Deck: https://docs.google.com/presentation/d/1WX-E63jL7ZwGf_jNszhfkdxsvzlXLdJdPMSTxK3X0A0/edit?usp=sharing

Nic Jansma5:36 PM

https://github.com/WICG/ab-worker-prototype

https://github.com/w3c/longtasks/issues/103

Barry Pollard5:37 PM

I see Tim Kadlec on here. This seems very similar to how WPT experiments work - so I wonder if there's any learnings from them to take on board here? Maybe you should all chat?

Tim Kadlec5:38 PM

Lots of good work on the A/B stuff and I'd be more than happy to chat.tim@timkadlec.com

Noam Rosenthal5:38 PM

https://github.com/w3c/longtasks/blob/loaf-explainer/loaf-explainer.md

Alex N. Jose5:39 PM

Thanks Barry, Tim, will reach out to sync up!

Gilberto Cocchi5:45 PM

+1, I would like to so much to identify those Script Eval caused Long Tasks!

Amiya Gupta5:50 PM

very cool!

JeB Barabanov5:50 PM

This looks so much better than what we have today!

Gilberto Cocchi5:50 PM

This is amazing!!!!

Boris Schapira5:50 PM

The auditability capabilities this offers are really exciting.

Boris Schapira5:54 PM

It's so sad the demo was not recorded.
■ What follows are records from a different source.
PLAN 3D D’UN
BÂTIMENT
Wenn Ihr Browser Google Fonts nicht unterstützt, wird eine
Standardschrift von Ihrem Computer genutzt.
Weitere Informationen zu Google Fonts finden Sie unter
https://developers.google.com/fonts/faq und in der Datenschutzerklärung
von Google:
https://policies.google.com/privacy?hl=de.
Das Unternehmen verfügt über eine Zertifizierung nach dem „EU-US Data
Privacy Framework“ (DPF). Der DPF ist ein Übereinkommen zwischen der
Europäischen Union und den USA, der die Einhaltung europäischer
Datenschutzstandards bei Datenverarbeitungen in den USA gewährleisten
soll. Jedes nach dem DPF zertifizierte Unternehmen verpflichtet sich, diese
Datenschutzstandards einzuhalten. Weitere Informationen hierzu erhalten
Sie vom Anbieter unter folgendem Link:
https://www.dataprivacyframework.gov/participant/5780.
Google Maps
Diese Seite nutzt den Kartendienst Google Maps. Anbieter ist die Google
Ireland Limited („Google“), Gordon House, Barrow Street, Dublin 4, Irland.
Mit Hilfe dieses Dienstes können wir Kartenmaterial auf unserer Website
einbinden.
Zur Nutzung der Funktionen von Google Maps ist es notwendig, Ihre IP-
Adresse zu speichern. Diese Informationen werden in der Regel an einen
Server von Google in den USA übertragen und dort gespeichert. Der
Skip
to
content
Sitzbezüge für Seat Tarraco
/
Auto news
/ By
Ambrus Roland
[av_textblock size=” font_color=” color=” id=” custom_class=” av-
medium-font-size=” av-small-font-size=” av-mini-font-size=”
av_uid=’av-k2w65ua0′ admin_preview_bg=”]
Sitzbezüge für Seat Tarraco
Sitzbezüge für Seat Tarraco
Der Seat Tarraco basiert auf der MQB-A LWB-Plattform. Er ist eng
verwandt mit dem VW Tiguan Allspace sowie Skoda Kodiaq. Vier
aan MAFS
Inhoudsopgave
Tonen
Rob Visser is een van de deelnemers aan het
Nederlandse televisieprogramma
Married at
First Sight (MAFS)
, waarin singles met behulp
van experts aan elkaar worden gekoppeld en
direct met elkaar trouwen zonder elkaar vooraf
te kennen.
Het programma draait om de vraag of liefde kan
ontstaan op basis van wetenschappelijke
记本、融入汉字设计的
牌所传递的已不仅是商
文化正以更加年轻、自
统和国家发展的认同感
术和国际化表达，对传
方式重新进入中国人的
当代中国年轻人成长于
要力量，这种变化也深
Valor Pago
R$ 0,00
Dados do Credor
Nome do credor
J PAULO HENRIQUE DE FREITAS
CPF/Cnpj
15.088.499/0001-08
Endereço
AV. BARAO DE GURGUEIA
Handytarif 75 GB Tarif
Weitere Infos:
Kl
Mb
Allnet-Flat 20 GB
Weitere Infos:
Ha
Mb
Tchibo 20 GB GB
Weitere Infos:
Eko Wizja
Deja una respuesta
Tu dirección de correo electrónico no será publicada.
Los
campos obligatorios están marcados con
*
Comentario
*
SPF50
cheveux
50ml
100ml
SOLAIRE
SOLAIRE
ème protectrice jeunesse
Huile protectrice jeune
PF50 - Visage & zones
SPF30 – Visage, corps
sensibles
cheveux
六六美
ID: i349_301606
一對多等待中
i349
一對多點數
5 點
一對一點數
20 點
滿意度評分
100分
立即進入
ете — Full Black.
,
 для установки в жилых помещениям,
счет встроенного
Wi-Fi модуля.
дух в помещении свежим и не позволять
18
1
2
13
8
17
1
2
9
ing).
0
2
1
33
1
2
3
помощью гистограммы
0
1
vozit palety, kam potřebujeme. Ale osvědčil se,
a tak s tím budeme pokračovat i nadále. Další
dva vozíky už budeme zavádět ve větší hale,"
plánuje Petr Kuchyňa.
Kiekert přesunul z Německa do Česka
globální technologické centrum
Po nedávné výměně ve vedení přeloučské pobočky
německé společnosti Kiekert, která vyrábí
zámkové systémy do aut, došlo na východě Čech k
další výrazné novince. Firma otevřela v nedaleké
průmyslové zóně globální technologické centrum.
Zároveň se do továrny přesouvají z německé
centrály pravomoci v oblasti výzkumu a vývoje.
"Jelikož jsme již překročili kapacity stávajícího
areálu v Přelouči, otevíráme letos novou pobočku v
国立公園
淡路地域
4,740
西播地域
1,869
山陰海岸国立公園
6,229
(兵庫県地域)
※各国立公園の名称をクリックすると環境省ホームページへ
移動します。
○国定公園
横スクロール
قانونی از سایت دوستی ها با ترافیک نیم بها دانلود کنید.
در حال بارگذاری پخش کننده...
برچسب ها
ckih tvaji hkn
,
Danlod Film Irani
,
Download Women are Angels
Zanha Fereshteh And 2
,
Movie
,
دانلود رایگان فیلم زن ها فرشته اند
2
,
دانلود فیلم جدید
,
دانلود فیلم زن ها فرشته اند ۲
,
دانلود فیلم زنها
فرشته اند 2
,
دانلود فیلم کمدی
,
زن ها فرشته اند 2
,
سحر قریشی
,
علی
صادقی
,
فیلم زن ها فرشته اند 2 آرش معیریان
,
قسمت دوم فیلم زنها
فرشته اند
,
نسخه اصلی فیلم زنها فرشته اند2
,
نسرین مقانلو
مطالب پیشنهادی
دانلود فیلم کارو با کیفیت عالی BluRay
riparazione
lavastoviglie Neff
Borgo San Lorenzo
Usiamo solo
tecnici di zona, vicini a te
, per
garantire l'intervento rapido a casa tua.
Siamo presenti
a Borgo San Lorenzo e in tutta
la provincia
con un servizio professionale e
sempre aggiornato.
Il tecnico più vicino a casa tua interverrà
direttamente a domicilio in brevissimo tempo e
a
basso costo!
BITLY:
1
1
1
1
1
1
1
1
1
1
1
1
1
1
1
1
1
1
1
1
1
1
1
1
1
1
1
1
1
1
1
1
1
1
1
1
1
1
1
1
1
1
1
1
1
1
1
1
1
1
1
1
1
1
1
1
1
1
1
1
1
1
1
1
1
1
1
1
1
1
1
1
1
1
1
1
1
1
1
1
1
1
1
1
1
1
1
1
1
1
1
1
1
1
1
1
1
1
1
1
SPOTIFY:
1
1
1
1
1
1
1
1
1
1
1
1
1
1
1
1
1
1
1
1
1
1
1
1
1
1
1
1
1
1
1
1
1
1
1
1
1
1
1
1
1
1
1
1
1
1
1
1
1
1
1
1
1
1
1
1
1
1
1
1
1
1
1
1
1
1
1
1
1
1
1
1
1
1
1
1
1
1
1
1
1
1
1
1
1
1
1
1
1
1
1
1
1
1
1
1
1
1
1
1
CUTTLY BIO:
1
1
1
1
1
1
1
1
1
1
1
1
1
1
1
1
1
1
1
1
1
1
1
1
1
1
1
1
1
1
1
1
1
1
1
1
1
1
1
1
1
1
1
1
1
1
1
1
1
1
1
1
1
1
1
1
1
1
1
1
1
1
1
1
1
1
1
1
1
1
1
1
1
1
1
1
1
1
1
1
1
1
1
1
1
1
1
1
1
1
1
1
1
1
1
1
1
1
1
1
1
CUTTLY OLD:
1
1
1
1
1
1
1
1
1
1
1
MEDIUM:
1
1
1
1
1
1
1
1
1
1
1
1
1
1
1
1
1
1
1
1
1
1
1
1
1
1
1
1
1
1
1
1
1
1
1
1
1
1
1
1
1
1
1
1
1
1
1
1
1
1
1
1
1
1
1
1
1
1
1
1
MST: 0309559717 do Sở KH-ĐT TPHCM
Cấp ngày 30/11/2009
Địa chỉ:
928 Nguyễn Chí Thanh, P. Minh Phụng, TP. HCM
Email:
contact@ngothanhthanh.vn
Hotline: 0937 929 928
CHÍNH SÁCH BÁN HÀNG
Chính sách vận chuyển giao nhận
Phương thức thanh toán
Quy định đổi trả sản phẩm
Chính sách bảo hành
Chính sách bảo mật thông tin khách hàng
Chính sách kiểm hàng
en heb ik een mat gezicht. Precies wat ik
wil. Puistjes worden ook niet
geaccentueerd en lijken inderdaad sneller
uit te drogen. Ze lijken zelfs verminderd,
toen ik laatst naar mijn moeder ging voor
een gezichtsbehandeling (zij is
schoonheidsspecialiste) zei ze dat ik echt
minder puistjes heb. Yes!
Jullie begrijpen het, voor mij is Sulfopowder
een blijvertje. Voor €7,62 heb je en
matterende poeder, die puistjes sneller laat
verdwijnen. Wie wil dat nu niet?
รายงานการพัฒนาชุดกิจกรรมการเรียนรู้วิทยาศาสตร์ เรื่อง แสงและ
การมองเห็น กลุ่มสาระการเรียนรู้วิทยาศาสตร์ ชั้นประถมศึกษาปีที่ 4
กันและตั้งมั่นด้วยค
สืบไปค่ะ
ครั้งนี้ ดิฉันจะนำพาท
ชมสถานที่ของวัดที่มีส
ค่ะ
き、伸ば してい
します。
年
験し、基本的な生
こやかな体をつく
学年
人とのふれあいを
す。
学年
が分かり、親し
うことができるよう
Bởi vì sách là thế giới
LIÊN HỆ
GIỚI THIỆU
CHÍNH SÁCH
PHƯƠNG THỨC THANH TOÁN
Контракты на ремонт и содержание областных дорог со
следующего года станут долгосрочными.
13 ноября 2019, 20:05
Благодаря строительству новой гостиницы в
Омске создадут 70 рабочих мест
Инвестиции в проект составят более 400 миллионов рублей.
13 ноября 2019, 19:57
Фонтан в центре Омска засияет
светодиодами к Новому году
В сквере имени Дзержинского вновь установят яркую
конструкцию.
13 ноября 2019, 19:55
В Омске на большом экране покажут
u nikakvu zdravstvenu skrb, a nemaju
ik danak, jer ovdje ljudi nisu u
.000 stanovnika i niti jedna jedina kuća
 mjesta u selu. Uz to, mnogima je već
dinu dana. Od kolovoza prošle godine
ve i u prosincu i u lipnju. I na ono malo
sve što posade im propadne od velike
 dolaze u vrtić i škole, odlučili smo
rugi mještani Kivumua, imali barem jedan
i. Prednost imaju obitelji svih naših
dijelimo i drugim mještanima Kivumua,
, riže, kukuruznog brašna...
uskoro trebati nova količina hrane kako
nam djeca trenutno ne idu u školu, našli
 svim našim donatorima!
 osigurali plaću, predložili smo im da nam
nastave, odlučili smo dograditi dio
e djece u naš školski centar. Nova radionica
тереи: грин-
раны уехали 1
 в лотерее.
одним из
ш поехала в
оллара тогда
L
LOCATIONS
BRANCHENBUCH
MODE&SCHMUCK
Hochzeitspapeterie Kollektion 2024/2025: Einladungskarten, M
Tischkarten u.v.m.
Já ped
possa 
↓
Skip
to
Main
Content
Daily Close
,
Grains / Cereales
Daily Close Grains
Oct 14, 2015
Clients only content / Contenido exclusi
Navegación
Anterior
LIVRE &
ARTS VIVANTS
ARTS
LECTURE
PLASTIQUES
I want to share it with colleagues!

Michal Mocny5:55 PM

Boris: easy, record your own :)

Open Chrome Canary with --enable-blink-featutres=LongAnimationFrameTiming

Boris Schapira5:56 PM

Thanks Michal!

Michal Mocny5:56 PM

then register perf observer for 'long-animation-frame'. (scripts support still incoming)

JeB Barabanov5:57 PM

Any ETA for scripts support in Canary?

JeB Barabanov6:01 PM

Amazing, can't wait for this, thanks Noam